Не судите, да не судимы будете

Не судите, да не судимы будете

Беседа восьмая

За грех осуждения Бог сурово наказывает даже в этой жизни. – О том, насколько нас ослепляют страсти. – Мы не можем помочь ближнему, пока в нашем глазу бревно. – В каких случаях судить и осуждать необходимо. – Что значит не давать святыни псам? – Просите, и дастся вам. – Почему Господь иногда не исполняет наших прошений. – Если мы делаем добро своим детям, то тем более наш Небесный Отец подаст нам все необходимое для спасения.

Мы продолжаем толкование Нагорной проповеди.

Не судите, да не судими будете113 (Мф.7:1). Нам поставлено условие: если мы не хотим быть осужденными Богом, то не должны осуждать других людей. На практике исполнить эту заповедь очень тяжело: мы чрезвычайно склонны к страсти осуждения и под разными благовидными предлогами позволяем себе осуждать. Эта страсть, как и все прочие страсти, соблазняет нас своей правдоподобностью.

Имже бо судом судите, судят вам114 (Мф.7:2). Сам духовный опыт подсказывает нам, что когда мы осуждаем другого человека, то часто впадаем если не в тот же самый грех, за который осуждаем ближнего, то в какой-нибудь другой тяжкий грех. Осуждаем человека за блуд, а впадаем в страсть гнева; осуждаем за жадность, а подвергаемся внезапному, как нам кажется, нападению блудной страсти. Хотя иногда ради нашего вразумления бывает так, что, осуждая человека за грех, который нам совершенно не свойствен, мы неожиданно для себя впадаем именно в него.

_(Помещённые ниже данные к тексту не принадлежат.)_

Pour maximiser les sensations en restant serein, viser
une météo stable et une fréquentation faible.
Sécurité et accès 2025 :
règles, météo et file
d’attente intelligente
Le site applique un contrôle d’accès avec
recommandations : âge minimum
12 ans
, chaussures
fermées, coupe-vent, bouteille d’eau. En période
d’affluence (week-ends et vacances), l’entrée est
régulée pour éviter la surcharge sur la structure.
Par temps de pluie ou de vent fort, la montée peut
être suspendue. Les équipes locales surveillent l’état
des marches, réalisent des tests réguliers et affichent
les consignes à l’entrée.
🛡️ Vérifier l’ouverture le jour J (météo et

В этом уже проявляется суд над нами.

Имже бо судом судите, судят вам. Не нужно думать, что наказание последует только в будущей, вечной жизни. Уже здесь мы лишаемся помощи Божией, уже здесь мы подвергаемся многочисленным напастям, искушениям и соблазнам. Не в том смысле, что раньше их не было, а в том смысле, что из-за греха осуждения мы не можем против них устоять. От соблазнов мы все равно никуда не уйдем, но Господь нам или помогает бороться с ними, или оставляет нас беззащитными, а без помощи Божией мы не способны к нравственной жизни, да и вообще ни к чему не способны. Об этом говорит Господь в Евангелии: Без Меня не можете делать ничего115 (Ин.15:5).

И в нюже меру мерите, возмерится вам116 (Мф.7:2). Если мы предъявляем к другому человеку строгие требования, значит, строго взыскивается и с нас. Если мы снисходим, значит, Господь и к нам снисходит. Не в том смысле, что разрешает нам грешить, а снисходит к нашему нерадению, нашему недостаточному упорству, смирению и поддерживает нас, помогает нам Своей благодатью. Это закон духовной жизни.

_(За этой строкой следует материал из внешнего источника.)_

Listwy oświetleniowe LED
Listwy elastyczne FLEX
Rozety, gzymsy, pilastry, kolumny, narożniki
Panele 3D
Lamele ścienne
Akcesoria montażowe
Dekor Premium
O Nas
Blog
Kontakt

Что же видиши сучец, иже во оце брата твоего, бервна же, еже есть во оце твоем, не чуеши?117 (Мф.7:3). Существует такой оптический эффект: если какая-то маленькая вещица, допустим сучок, находится перед глазами, то она может показаться нам огромным бревном. А то, что находится от нас далеко, естественно, кажется маленьким. И тем не менее, мы не хотим видеть того, что к нам близко, – то есть своих грехов, и стремимся различить то, что вообще едва-едва можно увидеть, – грех ближнего. Наша собственная душа для нас более открыта, чем душа другого человека, однако же мы оставляем благоприятную возможность судить самих себя и начинаем судить ближнего. Мы судим по внешности, поступкам, жестикуляции и берем на себя большую смелость: хотим по внешним признакам сделать вывод о внутреннем состоянии человека.

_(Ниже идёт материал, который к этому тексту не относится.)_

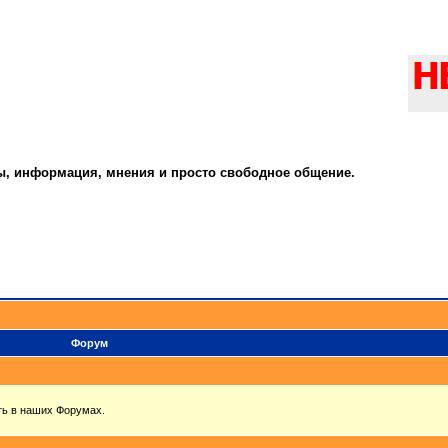
ты, информация, мнения и просто свободное общение.
Форум
ть в наших Форумах.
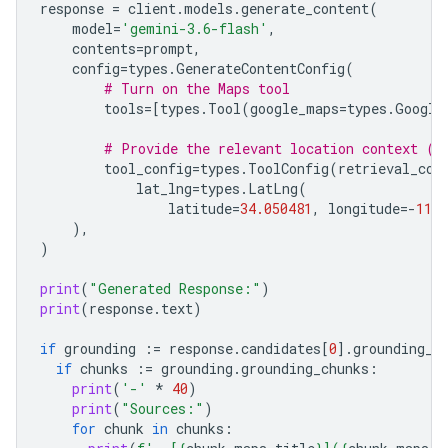
response
=
client
.
models
.
generate_content
(
model
=
'gemini-3.6-flash'
,
contents
=
prompt
,
config
=
types
.
GenerateContentConfig
(
# Turn on the Maps tool
tools
=
[
types
.
Tool
(
google_maps
=
types
.
Google
# Provide the relevant location context (t
tool_config
=
types
.
ToolConfig
(
retrieval_con
lat_lng
=
types
.
LatLng
(
latitude
=
34.050481
,
longitude
=-
118.
),
)
print
(
"Generated Response:"
)
print
(
response
.
text
)
if
grounding
:=
response
.
candidates
[
0
]
.
grounding_m
if
chunks
:=
grounding
.
grounding_chunks
:
print
(
'-'
*
40
)
print
(
"Sources:"
)
for
chunk
in
chunks
:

Мы замечаем мелкие погрешности других людей, а тяжкие грехи, совершаемые нами самими, не видим. Мы не замечаем бревна в своем глазу и при этом полагаем, что можем правильно оценить согрешения другого человека, тогда как для этого необходимо рассуждение, а для рассуждения – чистота ума. Откуда же у нас возьмется чистота ума, если ум наш постоянно колеблется действием страсти, подобной бревну? Иногда мы так привыкаем действовать по страсти и бываем так ею ослеплены, что совершенно ее в себе не замечаем. Нам кажется, что мотивы наших поступков обоснованны, что мы действуем справедливо, что иначе и невозможно поступить.

Яркий пример этого – страсть пьянства. Когда человек хочет выпить, у него всегда находятся к этому поводы. Их может быть бесчисленное количество: человек пьет и от радости, и от горя, и оттого, что встретил друга, и оттого, что простился с ним. Даже когда он бросает пить, он ищет (хотя не хочет самому себе в этом признаться) повода для того, чтобы пройти именно той дорогой, где встретит своего собутыльника. На самом же деле причина одна: человек подвержен страсти, пьянство доставляет ему удовольствие. То же самое происходит при опьянении любой другой страстью. Человек не осознаёт, что истинным мотивом его поступков является гнев, – ему кажется, что справедливость. Не осознаёт, что истинным мотивом может быть сребролюбие, – ему кажется, что это забота о пользе своей или ближнего.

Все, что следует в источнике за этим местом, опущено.